第二天一早,我和許竟然還沒睡醒,老張就咚咚咚地敲門,我一邊咒罵老張,一邊從被窩裏爬起來去開門,心說有什麼要緊事不能待會吃飯再說?開了門這哥們一副做賊心虛又滿臉犯賤地對我說:“你倆快點,來我屋裏吃燉老母雞。”
“臥槽,你他媽的真把雞給殺了?”
“必須的啊,好不容易弄來的,在非洲這地方,整天吃這破飯味同嚼蠟的,改善改善夥食。”
“那也用不著這麼早,著啥急啊?”
“必須急啊,剛才我看那黑老太太在咱大門前轉悠呢,應該是聞到了我燉的雞肉味兒了,再不吃,很可能就被她發現了。”
“有勇無謀!”我對他表示了強烈的鄙視,關上門不再理他。老張膽大心細足智多謀的優點,到了這非洲,居然蕩然無存,這和二愣子有啥區別?
最終我和許竟然沒吃老張的雞肉,他則電話叫來了湯博,這倆哥們大早上的居然喝起了酒,湯博那麼文質彬彬的孩子,一口咬著雞肉,一口喝著酒,也真是把旁觀者看醉了。

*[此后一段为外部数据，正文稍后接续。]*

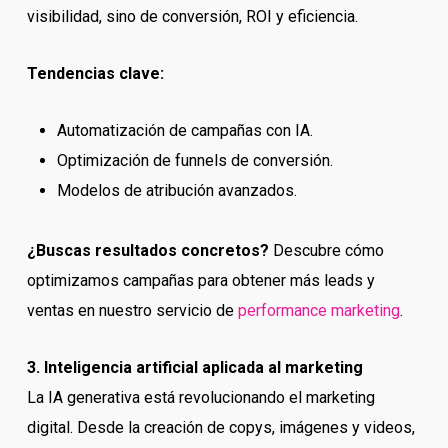
visibilidad, sino de conversión, ROI y eficiencia.
Tendencias clave:
Automatización de campañas con IA.
Optimización de funnels de conversión.
Modelos de atribución avanzados.
¿Buscas resultados concretos?
Descubre cómo
optimizamos campañas para obtener más leads y
ventas en nuestro servicio de
performance marketing
.
3. Inteligencia artificial aplicada al marketing
La IA generativa está revolucionando el marketing
digital. Desde la creación de copys, imágenes y videos,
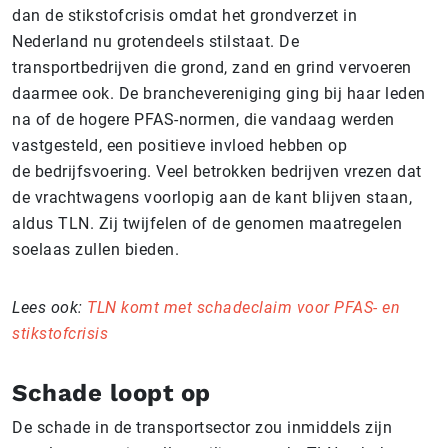
dan de stikstofcrisis omdat het grondverzet in
Nederland nu grotendeels stilstaat. De
transportbedrijven die grond, zand en grind vervoeren
daarmee ook. De branchevereniging ging bij haar leden
na of de hogere PFAS-normen, die vandaag werden
vastgesteld, een positieve invloed hebben op
de bedrijfsvoering. Veel betrokken bedrijven vrezen dat
de vrachtwagens voorlopig aan de kant blijven staan,
aldus TLN. Zij twijfelen of de genomen maatregelen
soelaas zullen bieden.
Lees ook:
TLN komt met schadeclaim voor PFAS- en
stikstofcrisis
Schade loopt op
De schade in de transportsector zou inmiddels zijn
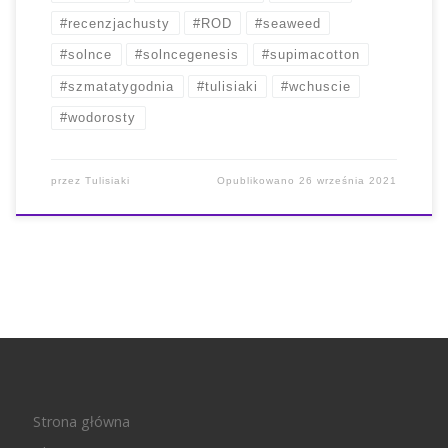
#recenzjachusty
#ROD
#seaweed
#solnce
#solncegenesis
#supimacotton
#szmatatygodnia
#tulisiaki
#wchuscie
#wodorosty
przez
Tulisiaki
Opublikowano
26 września 2021
Strona główna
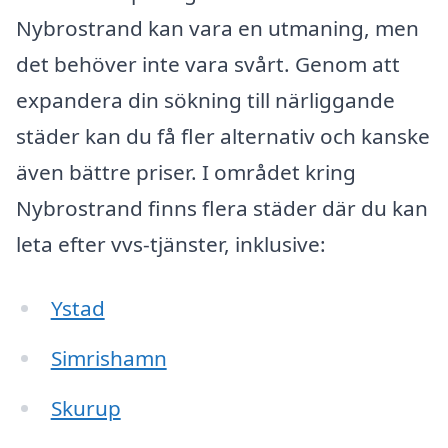
Nybrostrand kan vara en utmaning, men
det behöver inte vara svårt. Genom att
expandera din sökning till närliggande
städer kan du få fler alternativ och kanske
även bättre priser. I området kring
Nybrostrand finns flera städer där du kan
leta efter vvs-tjänster, inklusive:
Ystad
Simrishamn
Skurup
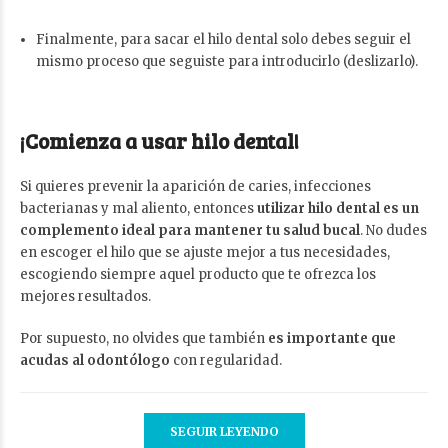
Finalmente, para sacar el hilo dental solo debes seguir el
mismo proceso que seguiste para introducirlo (deslizarlo).
¡Comienza a usar hilo dental!
Si quieres prevenir la aparición de caries, infecciones
bacterianas y mal aliento, entonces
utilizar hilo dental es un
complemento ideal para mantener tu salud bucal
. No dudes
en escoger el hilo que se ajuste mejor a tus necesidades,
escogiendo siempre aquel producto que te ofrezca los
mejores resultados.
Por supuesto, no olvides que también
es importante que
acudas al odontólogo
con regularidad.
SEGUIR LEYENDO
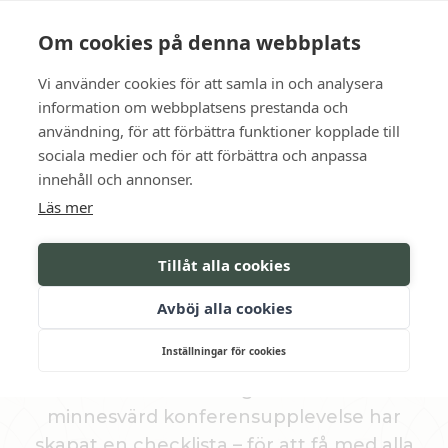
Language
Kontakt
Öppettider
Om cookies på denna webbplats
Vi använder cookies för att samla in och analysera
BOKA
information om webbplatsens prestanda och
användning, för att förbättra funktioner kopplade till
sociala medier och för att förbättra och anpassa
För inspirerande möten
innehåll och annonser.
Läs mer
ATT TÄNKA PÅ VID
Tillåt alla cookies
BOKNING AV
Avböj alla cookies
KONFERENS
Inställningar för cookies
För er som vill ha en genomtänkt och
minnesvärd konferensupplevelse har
skapat en checklista – för att få med alla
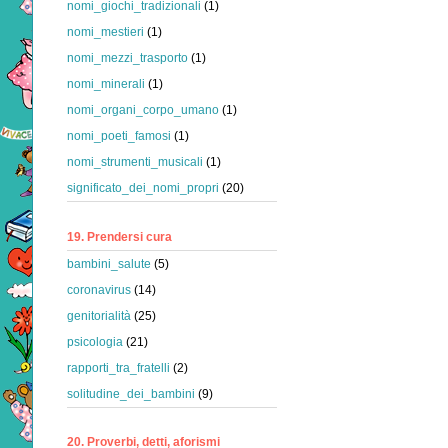
nomi_giochi_tradizionali
(1)
nomi_mestieri
(1)
nomi_mezzi_trasporto
(1)
nomi_minerali
(1)
nomi_organi_corpo_umano
(1)
nomi_poeti_famosi
(1)
nomi_strumenti_musicali
(1)
significato_dei_nomi_propri
(20)
19. Prendersi cura
bambini_salute
(5)
coronavirus
(14)
genitorialità
(25)
psicologia
(21)
rapporti_tra_fratelli
(2)
solitudine_dei_bambini
(9)
20. Proverbi, detti, aforismi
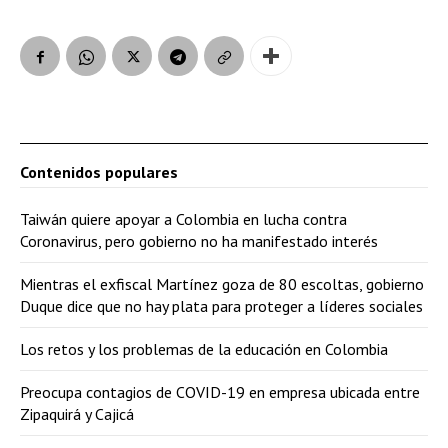
Contenidos populares
Taiwán quiere apoyar a Colombia en lucha contra
Coronavirus, pero gobierno no ha manifestado interés
Mientras el exfiscal Martínez goza de 80 escoltas, gobierno
Duque dice que no hay plata para proteger a líderes sociales
Los retos y los problemas de la educación en Colombia
Preocupa contagios de COVID-19 en empresa ubicada entre
Zipaquirá y Cajicá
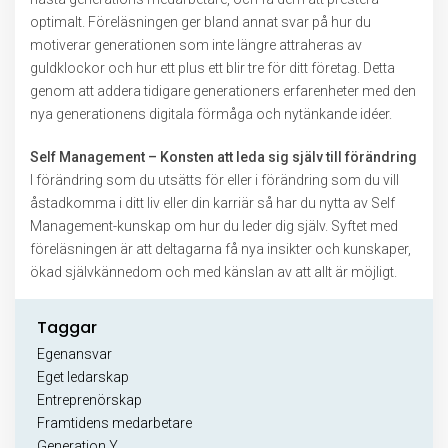
optimalt. Föreläsningen ger bland annat svar på hur du
motiverar generationen som inte längre attraheras av
guldklockor och hur ett plus ett blir tre för ditt företag. Detta
genom att addera tidigare generationers erfarenheter med den
nya generationens digitala förmåga och nytänkande idéer.
Self Management – Konsten att leda sig själv till förändring
I förändring som du utsätts för eller i förändring som du vill
åstadkomma i ditt liv eller din karriär så har du nytta av Self
Management-kunskap om hur du leder dig själv. Syftet med
föreläsningen är att deltagarna få nya insikter och kunskaper,
ökad självkännedom och med känslan av att allt är möjligt.
Taggar
Egenansvar
Eget ledarskap
Entreprenörskap
Framtidens medarbetare
Generation Y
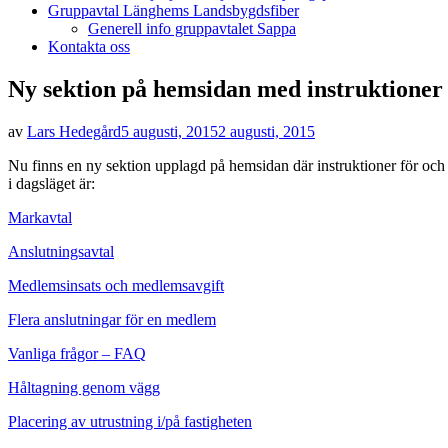
Gruppavtal Länghems Landsbygdsfiber
Generell info gruppavtalet Sappa
Kontakta oss
Ny sektion på hemsidan med instruktioner 
Publicerad
av
Lars Hedegård
5 augusti, 2015
2 augusti, 2015
den
Nu finns en ny sektion upplagd på hemsidan där instruktioner för oc
i dagsläget är:
Markavtal
Anslutningsavtal
Medlemsinsats och medlemsavgift
Flera anslutningar för en medlem
Vanliga frågor – FAQ
Håltagning genom vägg
Placering av utrustning i/på fastigheten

他倆吃雞喝酒不說,單說我和許竟然,我們倆簡單吃過早飯,以逛街為幌子,想去找找適合做實驗的動物肉體,但事與願違,我們倆漫無目的地瞎逛了半天,一無所獲,活的動物倒容易找,死的呢,就很難發現,最終連死老鼠都沒找到,拿這個碧綠的珠子找肉體做實驗的計劃無奈隻能暫時擱淺。我們倆便在雅溫得最繁華的地方閑逛,不得不說,這地方太瘋狂,一輛出租車後備箱往往都塞上幾個成年人,所以除非你打車提前和司機說好是包車,否則很可能路上繼續載客,而且這裏的人大部分都是用腦袋頂著各種物品四處行走,手好像是多餘的,頂著很重的東西,看起來走的悠然自得。我和許竟然逛了一上午,找了個地方吃了點東西,隻好打道回府。到了租住的平房,老張和湯博已經不在了,我正想打電話問他去哪了,這廝興衝衝地回來了,懷裏抱著一個毛茸茸的東西。
原來老張和湯博喝了七八分醉,東拉西扯地就聊到綠珠上來了,湯博告訴老張說他們前幾天在一個地方遇見一窩類似黃鼠狼的活物,可以去看看,如果還在,可以弄一兩隻回來做實驗。於是老張跟著湯博去了他所說的地方,順利抱回了一隻。上文已經提到,湯博來雅溫得完全是工作需要,其實湯博的工作單位是國內大型建築企業,主要運作的項目就是非洲的路橋道路等工程,這次隨公司來雅溫得是來這修一條路,前幾天在一個偏僻的路段,發現了一窩動物,渾身短毛,油光錚亮,施工的工人們沒工夫搭理它們,湯博撇了一眼,也就沒理這一窩叫不上名字的動物了,今天聽老張說要找動物做實驗,就把這事兒想起來了,於是帶著老張,去那地方弄了一隻大的回來。
我們看那毛茸茸的東西都以為是黃鼠狼,或者是類似黃鼠狼的一隻動物,具體不知道官方名稱是什麼,這家夥已經被老張掐死了,活活的窒息而亡,真他媽的殘忍,我摸著它尚有餘溫的屍體,心中默念真是對不住啊。